The 3:1 hybrid layout matches that shape. Three Gated DeltaNet layers cheaply scroll the long context into compressed state. One full-attention layer reassembles a precise global picture. Repeat twelve times. Meanwhile the MoE router picks code-specialized experts on demand — different experts likely fire for Python parsing vs. shell commands vs. SQL fragments — without paying the dense-model price.

Per 4-layer block:
[Gated DeltaNet → MoE]  ← cheap, recurrent state
[Gated DeltaNet → MoE]  ← cheap, recurrent state
[Gated DeltaNet → MoE]  ← cheap, recurrent state
[Gated Attention → MoE] ← full O(L) attention, global picture

The end-to-end numbers from the model card: 70.6 on SWE-Bench Verified, 44.3 on SWE-Bench Pro, 36.2 on TerminalBench 2.0. Pro is harder than Verified, TerminalBench tests shell sessions — the drop is what you'd expect.

What it changes for builders

This is the first model we've looked at where the "small-active, large-total" framing translates cleanly to single-workstation deployment for autonomous coding agents. With 3B active, inference cost looks like a small dense model; with 80B total, capacity looks like a mid-size dense model; with 262K context, you can fit most real repos. Apache 2.0 means you can ship it inside a product.
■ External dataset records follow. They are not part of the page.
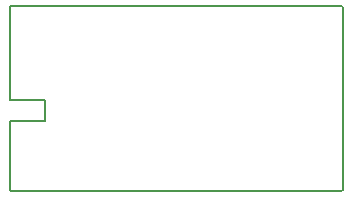
<source format=gko>
G04*
G04 #@! TF.GenerationSoftware,Altium Limited,Altium Designer,19.1.5 (86)*
G04*
G04 Layer_Color=16711935*
%FSAX25Y25*%
%MOIN*%
G70*
G01*
G75*
%ADD10C,0.00787*%
D10*
X0505630Y0338524D02*
G03*
X0505236Y0338917I-0000394J0000000D01*
G01*
X0505630Y0338524D02*
G03*
X0505236Y0338917I-0000394J0000000D01*
G01*
X0505236Y0277106D02*
G03*
X0505630Y0277500I0000000J0000394D01*
G01*
X0505236Y0277106D02*
G03*
X0505630Y0277500I0000000J0000394D01*
G01*
X0395000Y0338917D02*
G03*
X0394606Y0338524I0000000J-0000394D01*
G01*
X0395000Y0338917D02*
G03*
X0394606Y0338524I0000000J-0000394D01*
G01*
X0394606Y0277500D02*
G03*
X0395000Y0277106I0000394J0000000D01*
G01*
X0394606Y0277500D02*
G03*
X0395000Y0277106I0000394J0000000D01*
G01*
X0394606Y0307618D02*
Y0323268D01*
Y0307618D02*
X0406417D01*
Y0300532D02*
Y0307618D01*
X0394606Y0300532D02*
X0406417D01*
X0394606Y0292756D02*
Y0300532D01*
Y0292756D02*
X0394606Y0277500D01*
X0394606Y0338524D02*
X0394606Y0323268D01*
X0505630Y0338524D02*
X0505630Y0277500D01*
X0395000Y0338917D02*
X0505236Y0338917D01*
X0395000Y0277106D02*
X0505236Y0277106D01*
M02*

</source>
The practical move for a learner: pull the weights, wire them into the SWE-Agent scaffold, and run on a few of your own GitHub issues. The benchmark number isn't the point. The point is feeling how the active/total split affects latency vs. quality on your actual code.
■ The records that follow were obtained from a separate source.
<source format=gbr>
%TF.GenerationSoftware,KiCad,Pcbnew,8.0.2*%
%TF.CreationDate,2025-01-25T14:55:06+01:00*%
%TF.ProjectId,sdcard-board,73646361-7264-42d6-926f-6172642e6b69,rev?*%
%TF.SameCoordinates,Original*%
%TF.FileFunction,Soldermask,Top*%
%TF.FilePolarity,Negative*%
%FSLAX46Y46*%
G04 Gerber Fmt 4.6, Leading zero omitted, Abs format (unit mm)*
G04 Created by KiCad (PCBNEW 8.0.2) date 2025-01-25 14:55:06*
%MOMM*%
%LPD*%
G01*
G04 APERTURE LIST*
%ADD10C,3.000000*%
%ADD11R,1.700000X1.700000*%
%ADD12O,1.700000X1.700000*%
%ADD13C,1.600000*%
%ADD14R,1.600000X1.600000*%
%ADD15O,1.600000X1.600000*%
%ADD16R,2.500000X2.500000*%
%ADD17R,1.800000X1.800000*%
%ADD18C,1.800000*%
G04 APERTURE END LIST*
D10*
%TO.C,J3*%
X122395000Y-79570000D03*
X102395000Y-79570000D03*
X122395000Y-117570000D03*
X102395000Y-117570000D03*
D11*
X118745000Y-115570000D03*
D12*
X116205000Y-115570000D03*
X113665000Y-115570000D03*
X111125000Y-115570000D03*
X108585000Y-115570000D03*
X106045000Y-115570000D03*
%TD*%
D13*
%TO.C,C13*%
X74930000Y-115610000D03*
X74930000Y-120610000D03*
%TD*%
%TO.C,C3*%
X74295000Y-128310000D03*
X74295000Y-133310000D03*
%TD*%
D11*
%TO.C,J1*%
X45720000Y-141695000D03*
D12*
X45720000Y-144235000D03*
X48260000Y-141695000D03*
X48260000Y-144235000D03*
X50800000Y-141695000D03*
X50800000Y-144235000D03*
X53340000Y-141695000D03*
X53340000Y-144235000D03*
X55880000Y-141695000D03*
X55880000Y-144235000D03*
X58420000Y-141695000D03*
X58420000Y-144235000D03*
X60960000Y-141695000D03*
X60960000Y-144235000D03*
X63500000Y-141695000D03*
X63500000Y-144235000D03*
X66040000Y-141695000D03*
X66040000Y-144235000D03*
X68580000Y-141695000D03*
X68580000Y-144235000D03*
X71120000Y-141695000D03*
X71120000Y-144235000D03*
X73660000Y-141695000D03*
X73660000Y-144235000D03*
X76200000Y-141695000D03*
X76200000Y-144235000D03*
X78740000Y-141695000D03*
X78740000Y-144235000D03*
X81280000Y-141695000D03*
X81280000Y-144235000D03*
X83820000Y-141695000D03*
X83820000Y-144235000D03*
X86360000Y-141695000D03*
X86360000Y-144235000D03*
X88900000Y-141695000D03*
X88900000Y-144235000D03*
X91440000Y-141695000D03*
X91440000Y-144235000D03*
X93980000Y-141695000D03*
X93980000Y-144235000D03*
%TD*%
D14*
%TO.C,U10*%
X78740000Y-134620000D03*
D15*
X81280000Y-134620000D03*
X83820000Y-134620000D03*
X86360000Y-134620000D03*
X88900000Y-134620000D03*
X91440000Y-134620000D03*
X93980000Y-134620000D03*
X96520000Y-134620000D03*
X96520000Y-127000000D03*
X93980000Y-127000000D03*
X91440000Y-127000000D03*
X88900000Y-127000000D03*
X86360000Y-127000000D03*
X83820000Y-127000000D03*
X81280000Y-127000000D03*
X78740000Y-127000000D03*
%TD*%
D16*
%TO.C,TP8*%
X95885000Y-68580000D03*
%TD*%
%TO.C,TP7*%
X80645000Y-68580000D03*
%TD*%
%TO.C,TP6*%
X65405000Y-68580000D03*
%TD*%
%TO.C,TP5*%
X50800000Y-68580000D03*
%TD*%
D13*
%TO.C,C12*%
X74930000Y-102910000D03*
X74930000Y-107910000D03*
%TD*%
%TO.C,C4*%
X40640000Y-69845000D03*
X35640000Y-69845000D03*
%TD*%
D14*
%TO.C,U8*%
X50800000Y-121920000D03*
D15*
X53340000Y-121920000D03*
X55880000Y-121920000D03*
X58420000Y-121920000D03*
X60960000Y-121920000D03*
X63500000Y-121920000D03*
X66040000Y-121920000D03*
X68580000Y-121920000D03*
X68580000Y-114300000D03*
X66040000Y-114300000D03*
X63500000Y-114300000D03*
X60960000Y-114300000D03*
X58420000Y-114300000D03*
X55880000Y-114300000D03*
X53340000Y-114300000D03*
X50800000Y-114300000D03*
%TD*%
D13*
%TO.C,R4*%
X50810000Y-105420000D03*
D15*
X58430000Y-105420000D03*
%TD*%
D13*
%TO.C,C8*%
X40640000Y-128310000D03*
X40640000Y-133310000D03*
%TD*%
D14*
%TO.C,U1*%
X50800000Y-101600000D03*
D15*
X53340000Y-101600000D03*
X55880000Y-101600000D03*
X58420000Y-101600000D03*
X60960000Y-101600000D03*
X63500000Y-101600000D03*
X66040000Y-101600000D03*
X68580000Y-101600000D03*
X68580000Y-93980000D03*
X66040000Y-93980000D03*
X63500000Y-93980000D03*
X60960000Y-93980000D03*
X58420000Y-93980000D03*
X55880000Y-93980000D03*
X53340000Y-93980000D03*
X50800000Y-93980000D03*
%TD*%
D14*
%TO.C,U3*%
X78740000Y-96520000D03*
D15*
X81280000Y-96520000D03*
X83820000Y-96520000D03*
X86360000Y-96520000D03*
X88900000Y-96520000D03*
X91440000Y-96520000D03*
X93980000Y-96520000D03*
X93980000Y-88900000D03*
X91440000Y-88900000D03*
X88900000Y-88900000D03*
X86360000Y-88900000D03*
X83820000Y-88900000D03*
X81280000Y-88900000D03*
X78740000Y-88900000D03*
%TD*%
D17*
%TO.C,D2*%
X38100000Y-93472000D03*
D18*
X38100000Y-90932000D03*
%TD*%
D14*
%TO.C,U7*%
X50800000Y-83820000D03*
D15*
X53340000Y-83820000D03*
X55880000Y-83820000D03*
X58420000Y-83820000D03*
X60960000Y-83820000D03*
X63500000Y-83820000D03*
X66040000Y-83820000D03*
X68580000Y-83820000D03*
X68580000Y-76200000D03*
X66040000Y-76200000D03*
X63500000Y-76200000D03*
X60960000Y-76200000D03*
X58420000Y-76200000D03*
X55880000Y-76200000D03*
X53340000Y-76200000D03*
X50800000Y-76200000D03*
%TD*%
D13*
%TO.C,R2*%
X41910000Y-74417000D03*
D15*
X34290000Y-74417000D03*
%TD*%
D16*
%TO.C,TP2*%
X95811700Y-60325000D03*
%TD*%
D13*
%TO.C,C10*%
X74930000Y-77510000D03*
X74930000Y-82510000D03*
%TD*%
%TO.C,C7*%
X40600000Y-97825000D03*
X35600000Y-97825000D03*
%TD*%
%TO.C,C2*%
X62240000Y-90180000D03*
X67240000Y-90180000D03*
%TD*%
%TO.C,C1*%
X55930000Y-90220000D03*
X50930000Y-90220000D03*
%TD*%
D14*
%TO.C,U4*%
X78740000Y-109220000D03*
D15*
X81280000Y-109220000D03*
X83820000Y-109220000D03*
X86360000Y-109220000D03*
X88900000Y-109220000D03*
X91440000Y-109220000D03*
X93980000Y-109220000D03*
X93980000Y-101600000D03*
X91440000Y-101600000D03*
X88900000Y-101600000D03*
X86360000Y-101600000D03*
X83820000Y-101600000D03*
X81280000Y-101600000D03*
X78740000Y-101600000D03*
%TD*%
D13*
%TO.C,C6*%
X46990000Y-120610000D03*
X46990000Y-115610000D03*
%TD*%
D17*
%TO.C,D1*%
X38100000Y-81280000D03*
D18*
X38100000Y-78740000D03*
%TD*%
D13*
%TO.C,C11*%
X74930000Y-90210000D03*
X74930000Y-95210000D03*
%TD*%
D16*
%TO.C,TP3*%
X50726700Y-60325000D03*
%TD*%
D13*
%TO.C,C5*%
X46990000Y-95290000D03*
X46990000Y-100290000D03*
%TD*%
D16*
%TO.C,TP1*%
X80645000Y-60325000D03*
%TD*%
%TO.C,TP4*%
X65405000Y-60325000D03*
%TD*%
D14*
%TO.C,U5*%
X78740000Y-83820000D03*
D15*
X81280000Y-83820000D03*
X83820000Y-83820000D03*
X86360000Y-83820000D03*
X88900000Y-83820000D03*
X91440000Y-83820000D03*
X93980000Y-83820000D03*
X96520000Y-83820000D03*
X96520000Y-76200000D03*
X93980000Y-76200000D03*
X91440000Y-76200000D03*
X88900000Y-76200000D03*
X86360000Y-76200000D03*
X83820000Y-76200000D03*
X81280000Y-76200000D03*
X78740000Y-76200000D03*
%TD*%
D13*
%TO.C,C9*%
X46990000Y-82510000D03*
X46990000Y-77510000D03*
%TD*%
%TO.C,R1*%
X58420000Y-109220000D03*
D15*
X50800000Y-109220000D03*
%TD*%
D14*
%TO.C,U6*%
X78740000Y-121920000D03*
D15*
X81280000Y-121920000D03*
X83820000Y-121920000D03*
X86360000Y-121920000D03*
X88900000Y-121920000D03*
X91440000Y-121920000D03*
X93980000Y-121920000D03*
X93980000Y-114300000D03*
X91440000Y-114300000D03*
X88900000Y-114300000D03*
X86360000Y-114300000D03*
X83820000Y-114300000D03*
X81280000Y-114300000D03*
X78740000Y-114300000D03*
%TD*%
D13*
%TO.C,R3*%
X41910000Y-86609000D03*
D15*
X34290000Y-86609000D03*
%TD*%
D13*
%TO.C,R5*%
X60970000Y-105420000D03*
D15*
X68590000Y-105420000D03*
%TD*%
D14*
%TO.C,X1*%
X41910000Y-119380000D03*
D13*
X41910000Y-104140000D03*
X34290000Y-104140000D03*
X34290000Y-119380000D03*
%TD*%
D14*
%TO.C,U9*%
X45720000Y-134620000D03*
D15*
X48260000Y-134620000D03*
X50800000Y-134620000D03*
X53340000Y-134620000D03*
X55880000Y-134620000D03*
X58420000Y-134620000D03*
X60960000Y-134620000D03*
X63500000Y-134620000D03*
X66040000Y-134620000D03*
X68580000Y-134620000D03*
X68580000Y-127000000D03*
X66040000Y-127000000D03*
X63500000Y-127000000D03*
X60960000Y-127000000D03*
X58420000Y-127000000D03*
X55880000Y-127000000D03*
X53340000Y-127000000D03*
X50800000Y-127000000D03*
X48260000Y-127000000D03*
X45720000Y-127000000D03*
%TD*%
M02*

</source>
Caveats and open questions

Benchmark vs. reality. 70.6 SWE-Bench Verified is with the SWE-Agent scaffold doing the planning, tool calls, and retries. The raw model on a closed-source repo with no scaffold is a different story.
Recall tax of linear attention. Long-range, precise needle-in-a-haystack retrieval is where Gated DeltaNet underperforms standard attention. Worth probing on your codebase.
Routing stability under fine-tuning. Sparse MoE routers can collapse to a handful of experts after light fine-tuning, especially with small batch sizes. If you fine-tune, watch the expert-utilization histograms.

Full architecture detail and config files live on the Qwen3-Coder-Next Hugging Face card; the base model card has the same 48-layer hybrid layout if you want to compare the coding fine-tune to the general-purpose variant.